Methods for sentiment classification

      Nowadays, e-shopping is no longer a strange concept to most people. Through the Internet, what we need to do is just to click the mouse to choose the commodity we want, saving our time and energy greatly. When we make our decisions, apart from our personal factors, other people’s comments may also influence our choice.
     Not only in e-shopping, but also in many other areas, the comments associated with the entity play a more and more important role in our daily life. Thus, making a statistics would be meaningful to divide these comments into three classes including positive, neutral and negative ones.
    There are many methods to realize this function, while one of them is dictionary-based. In this method, each word will be given a score depending on the distance from three polarities which is recorded in the dictionary set up in advance. Even though it maybe easy to deal with a single word, however also has its own limitations. One is that can not operate words not included in the dictionary, so great deal of time is required to build and update the dictionary.
    There is another method called supervised learning which can work more efficiently if we have some documents which we have known their sentiment class already. Using these documents, we can train a classifier to simplify our latter work.

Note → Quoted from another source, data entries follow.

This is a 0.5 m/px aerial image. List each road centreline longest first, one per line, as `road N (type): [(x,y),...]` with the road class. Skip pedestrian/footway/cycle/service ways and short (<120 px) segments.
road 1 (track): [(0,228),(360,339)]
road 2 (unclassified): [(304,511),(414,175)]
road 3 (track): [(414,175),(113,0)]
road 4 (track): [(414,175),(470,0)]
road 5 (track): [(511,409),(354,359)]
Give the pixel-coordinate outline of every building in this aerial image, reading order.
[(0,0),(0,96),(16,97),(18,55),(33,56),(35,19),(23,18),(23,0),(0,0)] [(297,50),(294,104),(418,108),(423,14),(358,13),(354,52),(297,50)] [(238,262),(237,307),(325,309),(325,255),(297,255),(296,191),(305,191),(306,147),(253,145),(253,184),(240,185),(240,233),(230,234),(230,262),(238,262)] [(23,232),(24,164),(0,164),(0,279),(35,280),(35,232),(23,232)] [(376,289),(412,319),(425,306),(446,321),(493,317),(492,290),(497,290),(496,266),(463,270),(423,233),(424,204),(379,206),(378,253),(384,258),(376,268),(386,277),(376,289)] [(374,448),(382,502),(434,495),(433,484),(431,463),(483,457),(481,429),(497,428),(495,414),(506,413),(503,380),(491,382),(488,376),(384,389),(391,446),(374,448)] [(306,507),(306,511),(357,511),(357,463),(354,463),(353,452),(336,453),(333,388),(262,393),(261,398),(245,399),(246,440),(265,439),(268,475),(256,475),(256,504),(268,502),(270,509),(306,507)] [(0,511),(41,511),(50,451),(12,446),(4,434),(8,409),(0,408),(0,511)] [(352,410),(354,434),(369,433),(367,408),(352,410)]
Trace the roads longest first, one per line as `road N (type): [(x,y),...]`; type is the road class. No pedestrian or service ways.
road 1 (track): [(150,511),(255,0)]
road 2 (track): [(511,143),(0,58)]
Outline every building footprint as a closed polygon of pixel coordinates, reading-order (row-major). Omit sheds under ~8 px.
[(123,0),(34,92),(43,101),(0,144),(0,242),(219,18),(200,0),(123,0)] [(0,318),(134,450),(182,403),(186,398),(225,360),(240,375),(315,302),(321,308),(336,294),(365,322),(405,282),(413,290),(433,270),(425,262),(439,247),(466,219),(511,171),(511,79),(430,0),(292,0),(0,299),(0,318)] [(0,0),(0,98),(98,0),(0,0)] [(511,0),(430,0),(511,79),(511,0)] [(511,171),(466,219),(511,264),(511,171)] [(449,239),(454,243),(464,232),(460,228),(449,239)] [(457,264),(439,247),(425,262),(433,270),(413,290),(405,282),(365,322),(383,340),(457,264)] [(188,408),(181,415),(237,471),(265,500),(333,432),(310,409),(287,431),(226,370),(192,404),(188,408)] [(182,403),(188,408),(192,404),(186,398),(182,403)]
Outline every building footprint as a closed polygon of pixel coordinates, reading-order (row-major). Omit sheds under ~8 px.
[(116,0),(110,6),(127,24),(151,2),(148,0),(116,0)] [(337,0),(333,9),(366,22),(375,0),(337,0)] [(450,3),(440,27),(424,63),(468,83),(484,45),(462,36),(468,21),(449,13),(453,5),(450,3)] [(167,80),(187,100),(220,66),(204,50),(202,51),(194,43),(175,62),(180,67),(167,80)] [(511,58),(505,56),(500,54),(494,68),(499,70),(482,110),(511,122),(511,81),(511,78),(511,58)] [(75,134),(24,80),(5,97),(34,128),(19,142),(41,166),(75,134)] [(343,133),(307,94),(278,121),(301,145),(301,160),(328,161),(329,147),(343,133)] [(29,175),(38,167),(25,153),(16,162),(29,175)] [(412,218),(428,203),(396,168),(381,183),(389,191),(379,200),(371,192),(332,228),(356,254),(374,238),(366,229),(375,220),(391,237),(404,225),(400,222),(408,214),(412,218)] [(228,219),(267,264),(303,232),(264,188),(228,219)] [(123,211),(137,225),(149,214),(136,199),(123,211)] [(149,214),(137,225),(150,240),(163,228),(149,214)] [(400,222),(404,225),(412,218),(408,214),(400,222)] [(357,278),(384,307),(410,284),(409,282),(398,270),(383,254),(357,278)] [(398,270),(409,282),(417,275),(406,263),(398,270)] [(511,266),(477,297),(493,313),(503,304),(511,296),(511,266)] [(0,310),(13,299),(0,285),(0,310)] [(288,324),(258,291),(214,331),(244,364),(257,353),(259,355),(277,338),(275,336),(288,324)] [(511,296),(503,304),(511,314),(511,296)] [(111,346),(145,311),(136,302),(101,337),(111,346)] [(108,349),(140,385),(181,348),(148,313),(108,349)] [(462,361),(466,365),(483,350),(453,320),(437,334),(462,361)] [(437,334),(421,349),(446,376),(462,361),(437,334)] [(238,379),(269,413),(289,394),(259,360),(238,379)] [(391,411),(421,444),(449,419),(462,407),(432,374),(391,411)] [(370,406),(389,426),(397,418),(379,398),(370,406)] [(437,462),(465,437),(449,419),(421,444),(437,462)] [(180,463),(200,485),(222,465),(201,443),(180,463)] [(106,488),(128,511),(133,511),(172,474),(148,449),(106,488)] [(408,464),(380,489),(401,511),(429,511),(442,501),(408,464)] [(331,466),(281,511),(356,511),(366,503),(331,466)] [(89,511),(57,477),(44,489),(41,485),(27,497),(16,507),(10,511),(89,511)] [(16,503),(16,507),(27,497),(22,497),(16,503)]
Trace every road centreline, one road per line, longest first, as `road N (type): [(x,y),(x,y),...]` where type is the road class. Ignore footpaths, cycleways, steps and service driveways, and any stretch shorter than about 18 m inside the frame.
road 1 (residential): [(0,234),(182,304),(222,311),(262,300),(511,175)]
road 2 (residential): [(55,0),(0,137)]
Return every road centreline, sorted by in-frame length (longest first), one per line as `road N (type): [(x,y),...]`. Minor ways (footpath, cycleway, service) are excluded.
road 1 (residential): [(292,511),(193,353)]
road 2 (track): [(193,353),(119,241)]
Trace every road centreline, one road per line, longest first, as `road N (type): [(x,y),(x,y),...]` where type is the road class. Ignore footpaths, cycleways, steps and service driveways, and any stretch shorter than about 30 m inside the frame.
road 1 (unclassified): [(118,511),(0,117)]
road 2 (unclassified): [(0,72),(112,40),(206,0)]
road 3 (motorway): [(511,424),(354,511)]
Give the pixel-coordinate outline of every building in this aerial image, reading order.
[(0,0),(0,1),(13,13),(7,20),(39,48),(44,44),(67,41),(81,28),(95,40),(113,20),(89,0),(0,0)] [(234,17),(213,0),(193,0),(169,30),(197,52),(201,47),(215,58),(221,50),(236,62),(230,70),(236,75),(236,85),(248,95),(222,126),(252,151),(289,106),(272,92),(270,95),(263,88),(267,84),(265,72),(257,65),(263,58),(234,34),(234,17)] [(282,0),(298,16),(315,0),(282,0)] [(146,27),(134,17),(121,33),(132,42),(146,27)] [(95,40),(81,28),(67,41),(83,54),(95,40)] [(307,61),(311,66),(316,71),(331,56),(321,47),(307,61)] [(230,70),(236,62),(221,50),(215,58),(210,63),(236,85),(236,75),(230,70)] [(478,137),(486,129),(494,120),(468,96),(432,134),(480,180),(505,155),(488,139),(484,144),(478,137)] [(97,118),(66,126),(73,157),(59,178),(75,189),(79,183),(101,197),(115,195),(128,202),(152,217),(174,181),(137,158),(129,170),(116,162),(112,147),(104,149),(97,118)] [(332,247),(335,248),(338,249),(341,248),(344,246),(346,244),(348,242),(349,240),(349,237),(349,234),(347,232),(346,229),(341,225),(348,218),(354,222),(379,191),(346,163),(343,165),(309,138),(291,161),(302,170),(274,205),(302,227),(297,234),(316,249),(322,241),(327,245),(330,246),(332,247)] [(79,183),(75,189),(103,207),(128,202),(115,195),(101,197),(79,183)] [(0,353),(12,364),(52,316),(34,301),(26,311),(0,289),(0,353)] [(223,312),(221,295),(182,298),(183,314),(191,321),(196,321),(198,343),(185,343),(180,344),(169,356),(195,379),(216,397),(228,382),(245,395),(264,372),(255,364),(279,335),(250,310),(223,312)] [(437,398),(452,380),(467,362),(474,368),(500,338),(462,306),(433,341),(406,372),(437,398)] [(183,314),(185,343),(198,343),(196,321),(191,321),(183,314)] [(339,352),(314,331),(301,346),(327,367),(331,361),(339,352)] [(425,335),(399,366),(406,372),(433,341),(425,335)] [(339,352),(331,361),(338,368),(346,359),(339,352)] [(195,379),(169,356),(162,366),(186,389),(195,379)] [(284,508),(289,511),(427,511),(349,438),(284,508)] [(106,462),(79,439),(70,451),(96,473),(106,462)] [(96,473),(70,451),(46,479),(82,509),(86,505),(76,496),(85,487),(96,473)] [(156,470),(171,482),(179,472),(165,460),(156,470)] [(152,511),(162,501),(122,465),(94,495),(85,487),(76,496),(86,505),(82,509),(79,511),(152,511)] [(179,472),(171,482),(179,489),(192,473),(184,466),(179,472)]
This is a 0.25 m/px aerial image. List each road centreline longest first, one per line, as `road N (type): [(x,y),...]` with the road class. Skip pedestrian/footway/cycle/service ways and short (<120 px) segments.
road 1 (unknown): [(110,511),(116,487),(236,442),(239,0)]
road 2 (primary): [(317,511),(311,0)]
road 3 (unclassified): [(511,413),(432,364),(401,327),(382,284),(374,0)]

When a new word coming, it would get a score in the classifier and be dropped into corresponding class according to the thresholds. In this way, new words can be classified and the classifier will be updated at the same time. Meantime, the problem of this method is its low ability to resist error. When the meaning of a word fuzzy, it is much easier for classifier to give it a score near to the threshold which would probably lead to a wrong classification. This would introduce error to the system and the error accumulation would happen during updating, making classifier work worse and worse as time goes by.
figure1 classify a new word
figure2 error happens
figure3 error accumulation

    Therefore,we should choose different methods due to corresponding situation to control the workload and efficiency.   

2014年9月29日星期一

Some thoughts about Natural Language Processing

     With the widely use of electronic products in our daily life, how to improve the quality of communication between people and electronic products becomes more and more important. Under this situation, the concept of Natural Language Processing comes into people's sight. There are two parts of NLP. One is Natural Language Generation System, aiming to convert computer data into natural language. The other one is natural language understanding system, which can transform natural language to a easier mode for computer to understand.
     Even though when we communicate with the computer in limited words, NLP performs well. However when this system is put into the environment with more uncertainty and ambiguity, what we get disappoints us. The reasons leading to the decline mainly include the difficulty to define the boundary between words, vocabulary polysemy, syntax blur and non-standard input. Here is an example. When we say "hehe", it maybe means a politely refusal, or it can also show a disdain to what we heard. In addition, the implied mean behind the sentences also brings some confusedness. If I say "would you please bring me the salt?", what I really mean is hoping you to bring the salt to me, not a simply "Yes".
     Depending on the problems existing in NLP nowadays, we need to do some targeted improvements. Firstly, taking more processing on real text instead of traditional analysis based on grammar. Secondly, updating the glossary in time. Finally, focus on both shallow and deep layer of understanding when analyzing. If we can find a suitable method to implement such measures, NLP would probably perform much better in near future.